Despite strong generalization capabilities, Vision-Language-Action (VLA) models remain constrained by the high cost of expert demonstrations and insufficient real-world interaction. While online reinforcement learning (RL) has shown promise in improving general foundation models, applying RL to VLA manipulation in real-world settings is still hindered by low exploration efficiency and a restricted exploration space. Through systematic real-world experiments, we observe that the effective exploration space of online RL is closely tied to the data distribution of supervised fine-tuning (SFT). Motivated by this observation, we propose TwinRL, a digital twin-real-world collaborative RL framework designed to scale and guide exploration for VLA models. First, a high-fidelity digital twin is efficiently reconstructed from smartphone-captured scenes, enabling realistic bidirectional transfer between real and simulated environments. During the SFT warm-up stage, we introduce an exploration space expansion strategy using digital twins to broaden the support of the data trajectory distribution. Building on this enhanced initialization, we propose a sim-to-real guided exploration strategy to further accelerate online RL. Specifically, TwinRL performs efficient and parallel online RL in the digital twin prior to deployment, effectively bridging the gap between offline and online training stages. Subsequently, we exploit efficient digital twin sampling to identify failure-prone yet informative configurations, which are used to guide targeted human-in-the-loop rollouts on the real robot.

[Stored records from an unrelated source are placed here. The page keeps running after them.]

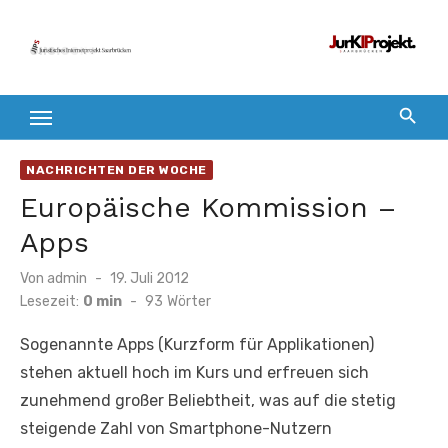
Zum
Inhalt
springen
NACHRICHTEN DER WOCHE
Europäische Kommission –
Apps
Veröffentlicht
Von
admin
19. Juli 2012
am
Lesezeit:
0 min
-
93
Wörter
Sogenannte Apps (Kurzform für Applikationen)
stehen aktuell hoch im Kurs und erfreuen sich
zunehmend großer Beliebtheit, was auf die stetig
steigende Zahl von Smartphone-Nutzern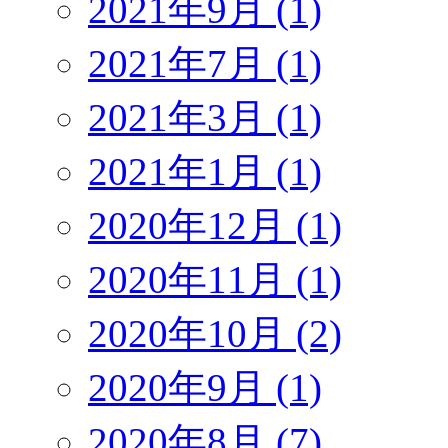
2021年9月 (1)
2021年7月 (1)
2021年3月 (1)
2021年1月 (1)
2020年12月 (1)
2020年11月 (1)
2020年10月 (2)
2020年9月 (1)
2020年8月 (7)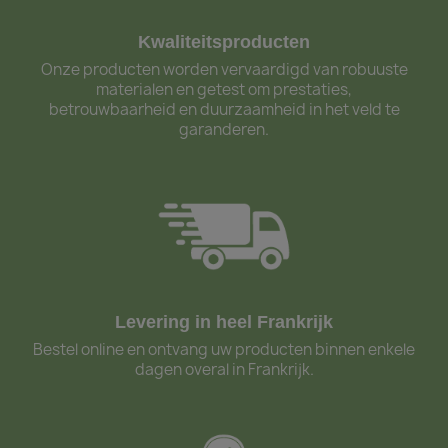
Kwaliteitsproducten
Onze producten worden vervaardigd van robuuste
materialen en getest om prestaties,
betrouwbaarheid en duurzaamheid in het veld te
garanderen.
Levering in heel Frankrijk
Bestel online en ontvang uw producten binnen enkele
dagen overal in Frankrijk.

In our experiments, TwinRL approaches 100% success in both in-distribution regions covered by real-world demonstrations and out-of-distribution regions, delivering at least a 30% speedup over prior real-world RL methods and requiring only about 20 minutes on average across four tasks.

翻译：尽管视觉-语言-动作（VLA）模型具备强大的泛化能力，但其仍受限于专家示范的高成本以及真实世界交互的不足。虽然在线强化学习（RL）在改进通用基础模型方面展现出潜力，但在真实场景中将RL应用于VLA操作时，仍面临探索效率低下和探索空间受限的挑战。通过系统性真实世界实验，我们观察到在线RL的有效探索空间与监督微调（SFT）的数据分布密切相关。受此启发，我们提出TwinRL——一种面向VLA模型的数字孪生-真实世界协同RL框架，旨在扩展并引导探索过程。首先，利用智能手机拍摄的场景高效重建高保真数字孪生，实现真实环境与模拟环境之间的逼真双向迁移。在SFT预热阶段，我们引入基于数字孪生的探索空间扩展策略，以拓宽数据轨迹分布的支撑集。基于这一增强的初始化，我们提出一种虚实引导的探索策略来进一步加速在线RL。具体而言，TwinRL在数字孪生环境中部署前即执行高效并行的在线RL，从而有效弥合离线与在线训练阶段之间的差距。随后，我们利用高效的数字孪生采样识别易失败但信息丰富的配置，以此引导真实机器人上针对性的人工参与滚动部署。实验表明，TwinRL在真实世界示范覆盖的分布内区域以及分布外区域均能达到接近100%的成功率，相比先前的真实世界RL方法实现至少30%的加速，且四个任务的平均耗时仅约20分钟。